TATA: Stance Detection via Topic-Agnostic and Topic-Aware Embeddings
Hans W. A. Hanley, Zakir Durumeric
TL;DR
Stance detection is challenged by topic dependence and the need to generalize to unseen topics. The paper introduces TATA, a two-branch architecture that separately learns topic-aware (TAW) embeddings via a triplet-loss pretraining on a dedicated TAW dataset and topic-agnostic (TAG) embeddings via contrastive learning on an augmented VAST dataset, then fuses them with a specialized attention mechanism for stance prediction. It contributes a 110,000 quadruple TAW dataset and a 743,644-example augmented VAST dataset, achieving state-of-the-art results on VAST in both Zero-shot ($F_1$=$0.771$) and Few-shot ($F_1$=$0.741$), with competitive SEM16t6 performance. These results indicate that disentangling topic-specific and general stance features and integrating them via TATA's attention enhances robustness to unseen topics, offering practical improvements for real-world stance classification.
Abstract
Stance detection is important for understanding different attitudes and beliefs on the Internet.

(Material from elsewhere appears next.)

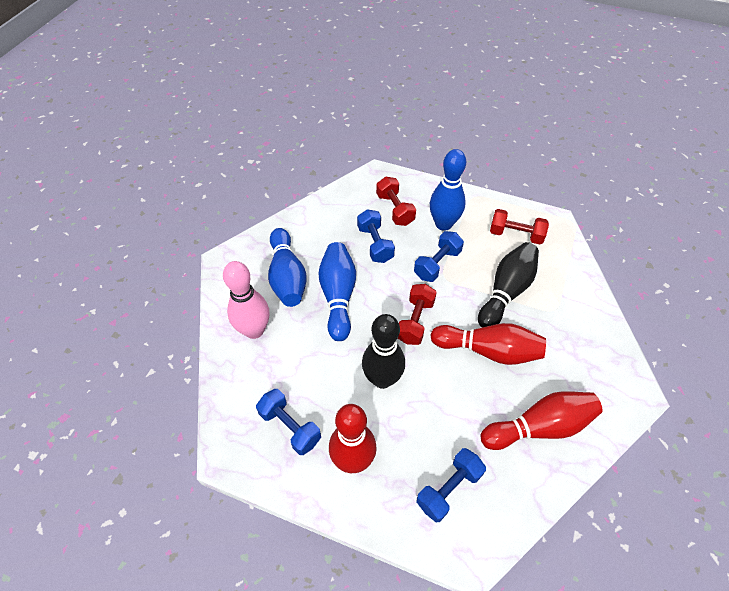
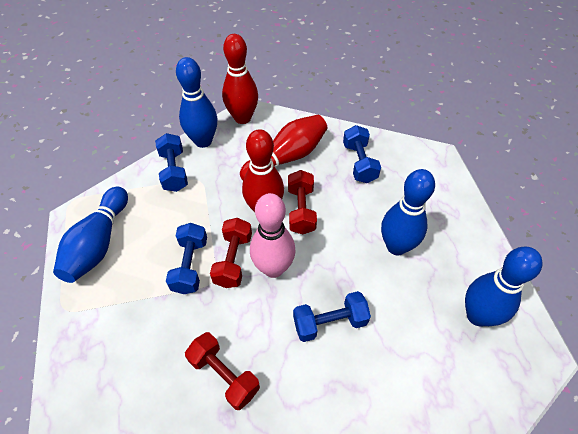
black bowling pin: [362,314,405,389] [478,242,539,327] = 2 -> none = 0
blue bowling pin: [268,228,307,307] [318,242,356,341] [430,149,466,231] = 3 -> [53,186,128,283] [176,57,217,148] [381,169,435,255] [465,247,543,326] = 4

However, given that a passage's stance toward a given topic is often highly dependent on that topic, building a stance detection model that generalizes to unseen topics is difficult. In this work, we propose using contrastive learning as well as an unlabeled dataset of news articles that cover a variety of different topics to train topic-agnostic/TAG and topic-aware/TAW embeddings for use in downstream stance detection. Combining these embeddings in our full TATA model, we achieve state-of-the-art performance across several public stance detection datasets (0.771 $F_1$-score on the Zero-shot VAST dataset). We release our code and data at https://github.com/hanshanley/tata.